The worldbuilding is intriguing, the rest of Mops’ crew are all good characters, even if they don’t get the same characterisation as Mops herself. There’s the ex-marine, Munroe, with an intelligent prosthetic arm; Kumar, who reads technical manuals for fun; and Wolf, young and eager to fight.

There’s some major revelations towards the end of the book and it’ll be really interesting to see if Hines can pull off the consequences for the rest of the series. Either way, I enjoyed this a lot and I’m looking forward to more adventures of the Pufferfish and her motley crew.

Book details

Year of publication: 2017

Mulliner Nights

By P.G. Wodehouse

Rating: 5 stars

With this book, The Angler’s Rest joins The White Hart and Callahan’s as pubs that I wish were real and where I’d love to hang out and listen in on the regulars’ conversations. In the Angler’s Rest, Mr Mulliner holds court and regales the patrons with unlikely stories of his extended family, giving us the funny (sometimes laugh out loud funny), warm and gentle humour that Wodehouse was famed for.
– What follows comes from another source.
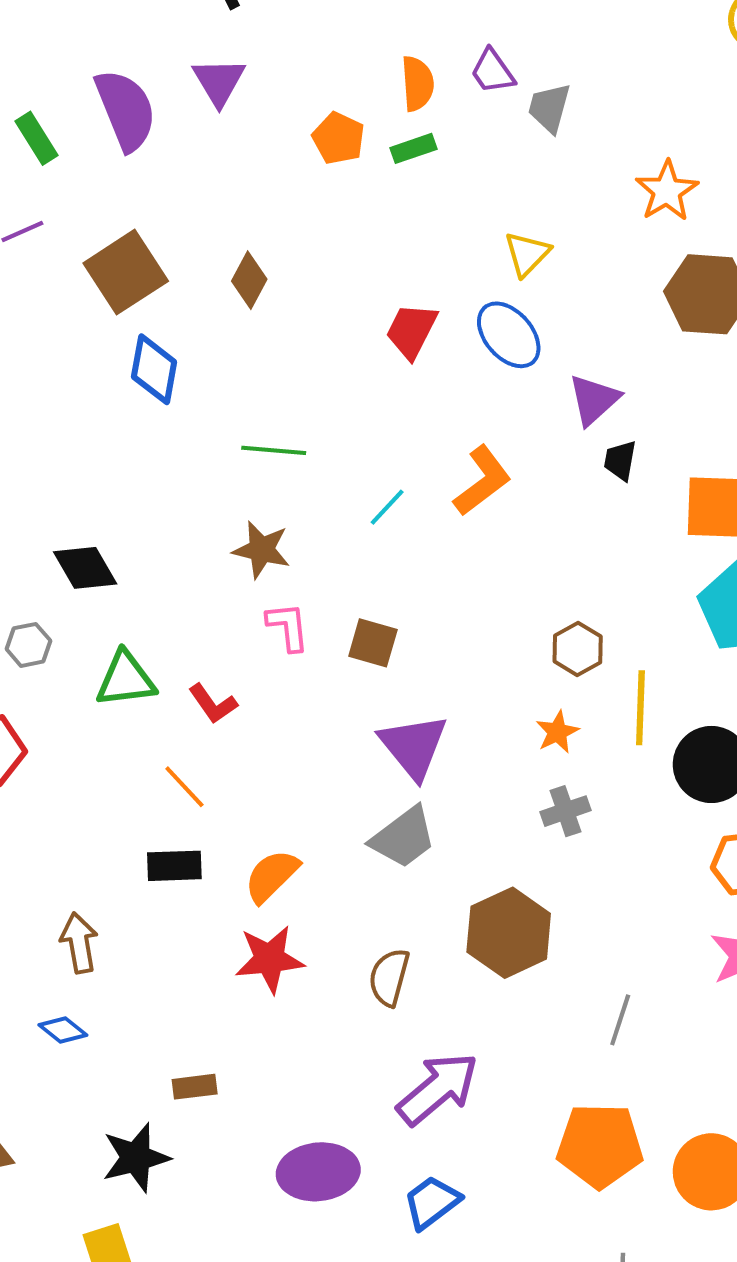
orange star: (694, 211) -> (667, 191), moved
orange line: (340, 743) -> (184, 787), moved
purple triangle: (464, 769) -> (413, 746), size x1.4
I’ve not encountered the Mulliner stories before but on the strength of this, I’ll certainly be on the lookout for the others! These are Wodehouse at his finest, whether it’s a private detective with a disconcerting smile, quests for strawberries in winter, love found over murder mysteries or fear of headmasters, you’re drawn into the stories almost with a sensation of glee. You know what you get with Wodehouse and each story is short enough that it can’t get too convoluted and silly. If you’re at all fond of his bumbling heroes and improbable situations, this comes highly recommended.

Book details

Publisher: Barrie & Jenkins London
Year of publication: 1980

Hilda and the Mountain King (Hilda, #6)

By Luke Pearson

Rating: 5 stars

After having escaped from the troll mountain at the end of the last book, Hilda wakes up back inside the mountain, to find herself in the body of a troll, with the troll baby having replaced her. Despite her wish to be free, she really does love her mum and wants to go back home, so when a large troll trapped in a cave behind a wall of bells says he can help her, she agrees without stopping to think who trapped him there or why? Meanwhile, her mother is searching for her lost daughter non-stop, and when Hilda and her mother both put their minds to the same thing, the world had better watch out!

This was a lot of fun. It was another story of mother-daughter love and what a mother will do for her child, whether that’s Hilda’s mum, the troll mum or, er, the other mum, with a side dose of mutual respect for others as well. It’s packed with adventure, (mild) peril and the humour that the Hilda books are known for. Not where you should start with the Hilda books, but very definitely a great place to end the series.